▶ Document extract
What she was reaching for was a way to make her “unique burden” serve great and generous ends. One reason Bowles’s photo grieved her was that it seemed to reveal how he had been consuming himself for his friends. Like the spectacle of wartime sorrow, the photo further stimulated her drive to make herself larger than she was—“more stupendous,” more primal. The more the editor suffered, the more determined she was to live up to what she perceived as his level.
There is a recurring image in her letters to Bowles—the brimming cup, the lashes holding their tear—that suggests her incommunicable emotional surplus. Her feelings were so far in excess of any conceivable relationship or social context that they could not possibly be discharged; but they had to be. One of the ways she resolved this torment was to make her private agony the point of departure for a generalized treatment of human desire as such. Another was to simply seize the power she didn’t have, as when, in her most muscular treatment of the lost-at-sea material, she assured her suffering friend:
Should you but fail at – Sea –
In sight of me – *121
Or doomed lie –
Next Sun – to die –
Or rap – at Paradise – unheard –
I’d harass God –
Until He let you in!
Fr275
Some may wish to dismiss this poem, surely not one of Dickinson’s best, as pointlessly hypothetical and vaunting. It would be wiser to take it as exercise, practice, by which the tiny “Marchioness” lifted herself into power, boldness, creativity. If she could save Mr. Bowles, she would appropriate not only his range and command but God’s as well. Dickinson belonged to that select group who find their way to supreme mastery by being as generous as they are daring and egotistical.
A Bi
rth
As Bowles brought all this to the surface, Sue brought something else by a very different route.

▶ Information
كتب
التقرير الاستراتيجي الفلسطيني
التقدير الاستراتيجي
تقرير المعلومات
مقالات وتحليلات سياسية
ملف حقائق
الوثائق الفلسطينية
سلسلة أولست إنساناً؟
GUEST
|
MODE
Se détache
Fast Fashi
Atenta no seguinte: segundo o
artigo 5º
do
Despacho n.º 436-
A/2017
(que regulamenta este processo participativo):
---
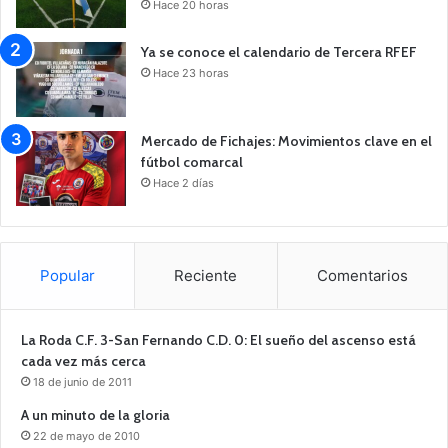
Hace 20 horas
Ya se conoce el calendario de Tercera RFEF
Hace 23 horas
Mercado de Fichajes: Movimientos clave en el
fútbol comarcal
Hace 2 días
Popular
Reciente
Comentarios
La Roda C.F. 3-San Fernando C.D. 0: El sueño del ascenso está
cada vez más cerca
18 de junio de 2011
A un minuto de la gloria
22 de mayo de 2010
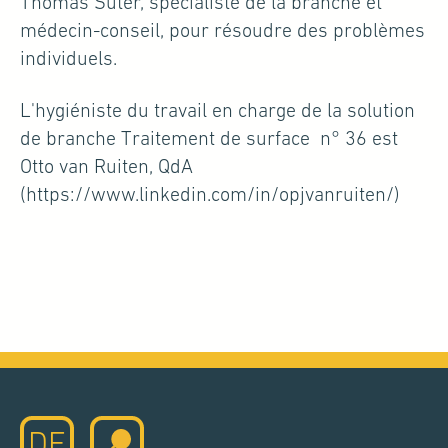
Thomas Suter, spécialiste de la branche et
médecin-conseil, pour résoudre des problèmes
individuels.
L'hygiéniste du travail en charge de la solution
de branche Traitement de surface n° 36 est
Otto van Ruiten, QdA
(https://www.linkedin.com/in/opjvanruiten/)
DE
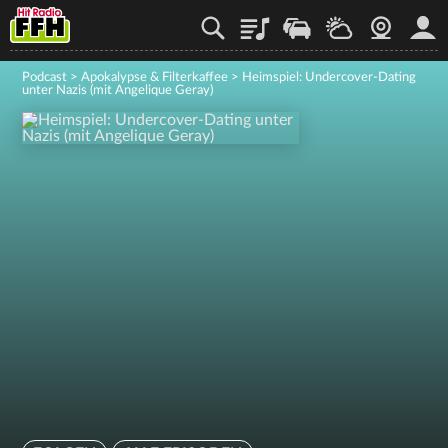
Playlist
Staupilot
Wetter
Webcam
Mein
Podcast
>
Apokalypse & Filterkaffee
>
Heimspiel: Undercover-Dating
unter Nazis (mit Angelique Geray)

▶ What you will do
From the passage on Dickinson and Bowles, return word for word the stretch that begins with the words containing "There is a recurring" and ends with "let you in!".

▶ Result for this task
There is a recurring image in her letters to Bowles—the brimming cup, the lashes holding their tear—that suggests her incommunicable emotional surplus. Her feelings were so far in excess of any conceivable relationship or social context that they could not possibly be discharged; but they had to be. One of the ways she resolved this torment was to make her private agony the point of departure for a generalized treatment of human desire as such. Another was to simply seize the power she didn’t have, as when, in her most muscular treatment of the lost-at-sea material, she assured her suffering friend:
Should you but fail at – Sea –
In sight of me – *121
Or doomed lie –
Next Sun – to die –
Or rap – at Paradise – unheard –
I’d harass God –
Until He let you in!